The Adviser also manages one open-end blind pool fund, EM Ascent Fund I, L.P. which primarily targets
investments in private senior real-estate-backed loans.
* * *
The descriptions set forth in this Brochure of specific advisory services that we offer to Clients, the
investment strategies pursued, and investments made by us on behalf of our Clients, should not be
understood to limit in any way our investment activities. We may offer any advisory services, engage
in any investment strategy and make any investment, including any not described in this Brochure,
that we consider appropriate, subject to each Client’s investment objectives and guidelines. The
investment strategies we pursue are speculative and entail substantial risks.

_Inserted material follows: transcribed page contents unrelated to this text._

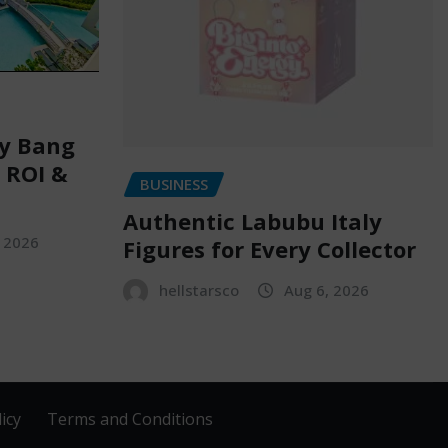
ry Bang
, ROI &
BUSINESS
Authentic Labubu Italy
, 2026
Figures for Every Collector
hellstarsco
Aug 6, 2026
icy
Terms and Conditions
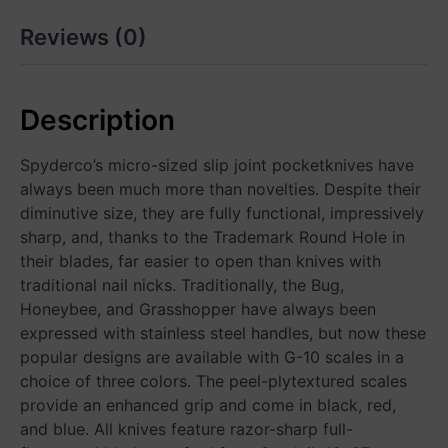
Reviews (0)
Description
Spyderco’s micro-sized slip joint pocketknives have
always been much more than novelties. Despite their
diminutive size, they are fully functional, impressively
sharp, and, thanks to the Trademark Round Hole in
their blades, far easier to open than knives with
traditional nail nicks. Traditionally, the Bug,
Honeybee, and Grasshopper have always been
expressed with stainless steel handles, but now these
popular designs are available with G-10 scales in a
choice of three colors. The peel-plytextured scales
provide an enhanced grip and come in black, red,
and blue. All knives feature razor-sharp full-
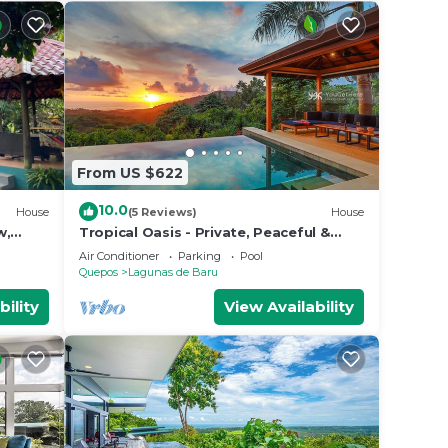
From US $622
10.0
House
(5 Reviews)
House
w,
Tropical Oasis - Private, Peaceful &
 AC,
Ocean-Facing
Air Conditioner
Parking
Pool
Quepos
Lagunas de Baru
bility
View Availability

C. Availability of Customized Services for Individual Funds
The Adviser tailors its investment advisory services to each Client. However, the Adviser does not
tailor its advisory services to the individual needs of Fund Investors, and Fund Investors may not
impose restrictions on investing in certain securities or types of investments. The Adviser’s
investment decisions and advice with respect to each Fund are subject to each Fund’s investment
objectives and guidelines, as set forth in each Fund’s Offering Documents. The Offering Documents
of certain Funds, such as the SPVs, restrict the Adviser from purchasing on behalf of such Fund any
securities or investments other than the initial investment made by such Fund. Investors and
prospective investors should refer to such Fund’s Offering Documents for complete information
regarding the investment restrictions and other information with respect to such Fund.
D. Wrap Fee Programs
The Adviser does not participate in wrap fee programs.
E. Assets Under Management
The Adviser manages approximately $150,480,422 in regulatory assets under management on a
discretionary basis as of December 31, 2023.